LaMay, who co-authored the book Football in the Middle East, said, “The Arab Gulf states are among the very few who have the money and are uniquely positioned to pay for these huge sporting ambitions – from club ownership to the Olympics to the World Cup.”
He said the oil- and gas-rich Gulf states will continue to invest in football “as long as international sports organisations need funding for their competitions”, which in turn will help these states increase their visibility internationally.
“Football and other sports have always focused on the West as their institutions, and the governing bodies have also been based there,” LaMay said. “As they are challenged by new owners and investors from a different region, the global governance of sport could well change too. There will be resentment from those ceding power and their hold as well.”

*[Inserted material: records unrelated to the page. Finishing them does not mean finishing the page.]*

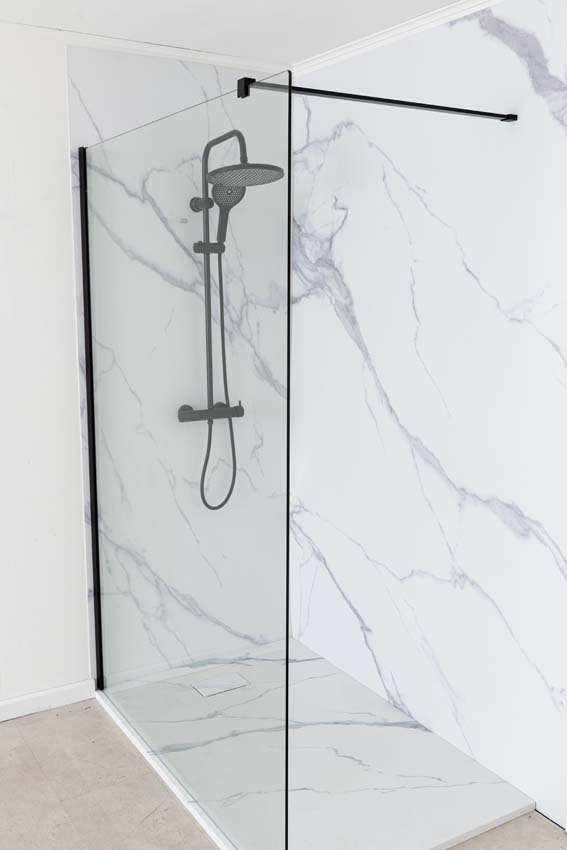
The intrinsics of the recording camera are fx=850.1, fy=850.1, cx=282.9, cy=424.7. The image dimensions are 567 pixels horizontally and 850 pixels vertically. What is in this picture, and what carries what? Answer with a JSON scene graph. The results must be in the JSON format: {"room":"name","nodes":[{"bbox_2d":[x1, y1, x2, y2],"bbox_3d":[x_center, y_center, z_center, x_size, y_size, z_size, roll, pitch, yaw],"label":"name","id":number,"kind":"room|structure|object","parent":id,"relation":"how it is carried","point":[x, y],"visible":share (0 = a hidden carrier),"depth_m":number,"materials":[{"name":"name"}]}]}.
{"room":"bathroom","nodes":[
{"label":"bathroom","id":0,"kind":"room"},
{"bbox_2d":[0,8,288,745],"bbox_3d":[-1.943,-0.021,2.278,4.770,2.338,0.125,-6,11,-31],"label":"left wall","id":1,"kind":"structure","parent":0,"point":[45,539],"depth_m":2.89,"materials":[{"name":"white paint"}]},
{"bbox_2d":[0,678,94,760],"bbox_3d":[-2.279,1.131,2.196,3.727,0.071,0.015,-6,11,-31],"label":"baseboard","id":2,"kind":"structure","parent":1,"relation":"attached to","point":[73,686],"depth_m":3.06,"materials":[{"name":"white paint"}]},
{"bbox_2d":[0,3,289,74],"bbox_3d":[-1.843,-1.145,2.052,4.397,0.032,0.035,-6,11,-31],"label":"crown molding","id":3,"kind":"structure","parent":1,"relation":"attached to","point":[200,57],"depth_m":2.86,"materials":[{"name":"white paint"}]},
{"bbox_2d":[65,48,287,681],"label":"wall panel","id":4,"kind":"object","parent":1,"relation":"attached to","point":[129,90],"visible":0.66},
{"bbox_2d":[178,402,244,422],"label":"shower mixer","id":5,"kind":"object","parent":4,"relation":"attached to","point":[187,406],"visible":0.59,"depth_m":3.18,"materials":[{"name":"metal"}]},
{"bbox_2d":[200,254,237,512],"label":"shower hose","id":6,"kind":"object","parent":5,"relation":"attached to","point":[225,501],"visible":0.71,"depth_m":3.15,"materials":[{"name":"black metal"}]},
{"bbox_2d":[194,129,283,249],"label":"shower head","id":7,"kind":"object","parent":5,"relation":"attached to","point":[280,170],"visible":0.76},
{"bbox_2d":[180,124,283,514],"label":"shower set","id":8,"kind":"object","parent":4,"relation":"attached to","point":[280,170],"visible":0.82,"depth_m":3.01,"materials":[{"name":"metal"}]},
{"bbox_2d":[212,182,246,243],"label":"hand shower","id":9,"kind":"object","parent":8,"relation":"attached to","point":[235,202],"visible":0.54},
{"bbox_2d":[0,0,556,67],"bbox_3d":[-0.781,-0.927,0.404,5.020,0.103,4.182,-6,11,-31],"label":"ceiling","id":10,"kind":"structure","parent":0,"point":[452,0],"depth_m":2.62,"materials":[{"name":"white paint"}]},
{"bbox_2d":[0,692,566,849],"bbox_3d":[-0.911,1.467,0.755,5.264,0.101,4.482,-6,11,-31],"label":"floor","id":11,"kind":"structure","parent":0,"point":[57,721],"depth_m":2.52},
{"bbox_2d":[100,637,537,849],"bbox_3d":[0.051,1.059,2.783,0.894,0.037,1.271,-6,11,-31],"label":"shower tray","id":12,"kind":"object","parent":11,"relation":"on","point":[430,770],"visible":0.77,"depth_m":2.60,"materials":[{"name":"white stone"}]},
{"bbox_2d":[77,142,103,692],"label":"black post","id":13,"kind":"object","parent":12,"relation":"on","point":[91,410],"visible":0.83,"depth_m":2.97,"materials":[{"name":"black metal"}]},
{"bbox_2d":[77,67,291,847],"bbox_3d":[-0.342,0.097,2.483,0.028,1.918,1.275,-6,11,-31],"label":"glass panel","id":14,"kind":"object","parent":12,"relation":"on","point":[98,602],"visible":0.98,"depth_m":2.30,"materials":[{"name":"clear glass"}]},
{"bbox_2d":[191,671,248,697],"bbox_3d":[-0.235,0.966,3.168,0.175,0.004,0.122,-6,11,-31],"label":"shower drain","id":15,"kind":"object","parent":12,"relation":"in","point":[228,687],"visible":0.91,"depth_m":3.16,"materials":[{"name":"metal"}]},
{"bbox_2d":[288,1,566,843],"bbox_3d":[0.446,-0.097,2.821,0.038,2.312,1.586,-6,11,-31],"label":"right wall","id":16,"kind":"structure","parent":0,"point":[357,606],"depth_m":2.69,"materials":[{"name":"white stone"}]},
{"bbox_2d":[238,77,515,122],"bbox_3d":[0.275,-0.812,2.146,0.838,0.026,0.027,-6,11,-31],"label":"support bar","id":17,"kind":"object","parent":16,"relation":"attached to","point":[377,100],"visible":0.93,"depth_m":2.11,"materials":[{"name":"black metal"}]},
{"bbox_2d":[298,0,566,69],"bbox_3d":[1.032,-1.064,1.627,0.036,0.033,3.745,-6,11,-31],"label":"crown molding","id":18,"kind":"structure","parent":16,"relation":"attached to","point":[465,14],"depth_m":2.69,"materials":[{"name":"white paint"}]}
]}

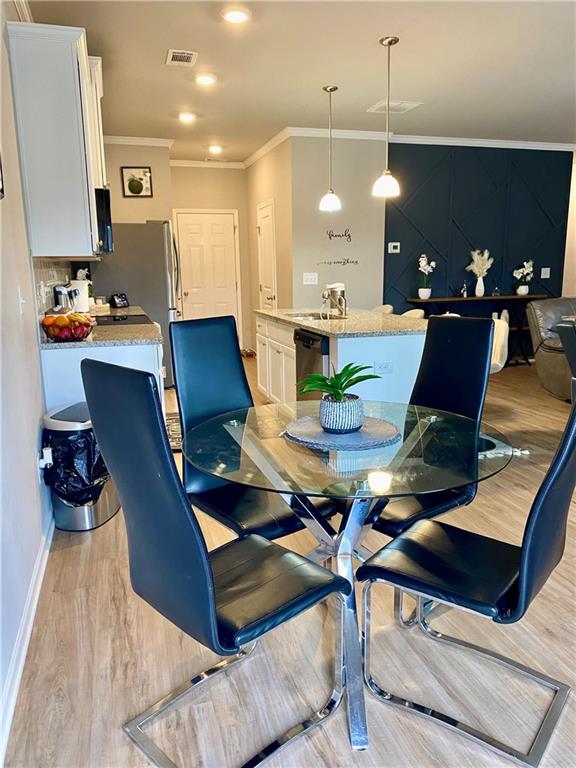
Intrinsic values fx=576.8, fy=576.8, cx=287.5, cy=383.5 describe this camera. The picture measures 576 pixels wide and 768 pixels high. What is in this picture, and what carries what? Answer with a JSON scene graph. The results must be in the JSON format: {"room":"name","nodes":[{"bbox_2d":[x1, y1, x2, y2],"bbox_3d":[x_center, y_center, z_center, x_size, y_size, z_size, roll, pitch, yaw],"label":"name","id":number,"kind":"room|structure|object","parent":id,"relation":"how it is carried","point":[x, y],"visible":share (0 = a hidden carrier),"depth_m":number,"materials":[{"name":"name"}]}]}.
{"room":"dining room","nodes":[
{"label":"dining room","id":0,"kind":"room"},
{"bbox_2d":[0,0,57,751],"bbox_3d":[-1.206,-0.499,2.377,0.140,2.814,8.448,-4,13,-16],"label":"left wall","id":1,"kind":"structure","parent":0,"point":[0,686],"depth_m":2.40,"materials":[{"name":"white paint"}]},
{"bbox_2d":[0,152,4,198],"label":"picture frame","id":2,"kind":"object","parent":1,"relation":"attached to","point":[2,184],"visible":1,"depth_m":2.21,"materials":[{"name":"black"}]},
{"bbox_2d":[17,285,25,313],"bbox_3d":[-1.212,-0.385,2.634,0.017,0.119,0.076,-4,13,-16],"label":"light switch","id":3,"kind":"object","parent":1,"relation":"attached to","point":[21,300],"visible":0.98,"depth_m":2.62,"materials":[{"name":"white plastic"}]},
{"bbox_2d":[0,513,54,762],"bbox_3d":[-0.762,1.039,1.448,0.016,0.097,4.624,-4,13,-16],"label":"baseboard","id":4,"kind":"structure","parent":1,"relation":"attached to","point":[38,588],"depth_m":2.03,"materials":[{"name":"white paint"}]},
{"bbox_2d":[38,446,52,470],"bbox_3d":[-1.194,0.367,2.837,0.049,0.119,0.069,-4,13,-16],"label":"wall socket","id":5,"kind":"object","parent":1,"relation":"attached to","point":[46,450],"visible":0.84,"depth_m":2.81,"materials":[{"name":"white plastic"}]},
{"bbox_2d":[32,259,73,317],"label":"tile backsplash","id":6,"kind":"structure","parent":1,"relation":"attached to","point":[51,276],"depth_m":3.88,"materials":[{"name":"tile"}]},
{"bbox_2d":[7,21,105,258],"bbox_3d":[-1.334,-1.357,3.473,0.360,1.152,0.948,-4,13,-16],"label":"upper cabinet","id":7,"kind":"object","parent":1,"relation":"attached to","point":[46,65],"visible":0.92,"depth_m":3.05,"materials":[{"name":"white paint"}]},
{"bbox_2d":[95,187,113,252],"bbox_3d":[-1.500,-1.165,4.193,0.436,0.439,0.719,-4,13,-16],"label":"microwave","id":8,"kind":"object","parent":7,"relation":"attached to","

Another group of Manchester United fans has raised concerns about the bidder’s “close links” to the Qatari state and the club’s potential association with a state that is directly linked to French club Paris Saint-Germain through its shareholding organisation Qatar Sports Investment (QSI).
“There are questions about sporting integrity given the exceptionally close links between this bidder and the owners of other European club including PSG,” the Manchester United Supporters Trust said in a statement after the initial bid was made.
The rules of UEFA, Europe’s football governing body, stipulate that no two clubs may participate in the same competition if they are directly or indirectly controlled by the same ownership group.
With both Manchester United and PSG placed near the top of their respective domestic leagues, a possibility of a meeting between them may arise should they qualify for the UEFA Champions League or Europa League. While QSI is a subsidiary of a Qatari state-owned sovereign wealth fund, the Nine Two Foundation hasn’t declared any explicit links to the state.
Others, meanwhile, have taken to social media to express their relief that the club may finally change hands from its unpopular American owners. They tie this relief with the expectation that the move would bring a change in fortunes for the club’s trophy cabinet, which had not been added to for six years until the League Cup win last month.
They have welcomed promises to invest back into the club, and restore it to its former glory. For them, it may be an investment that helps place the club back on a top perch.
In terms of what there is to gain for the state of Qatar, Griffin said the answer is simple:
“Qatar gets the association with one of the most glamorous football clubs in the world, a powerful brand, a social media army of millions and a worldwide presence that you can’t put a price tag on.”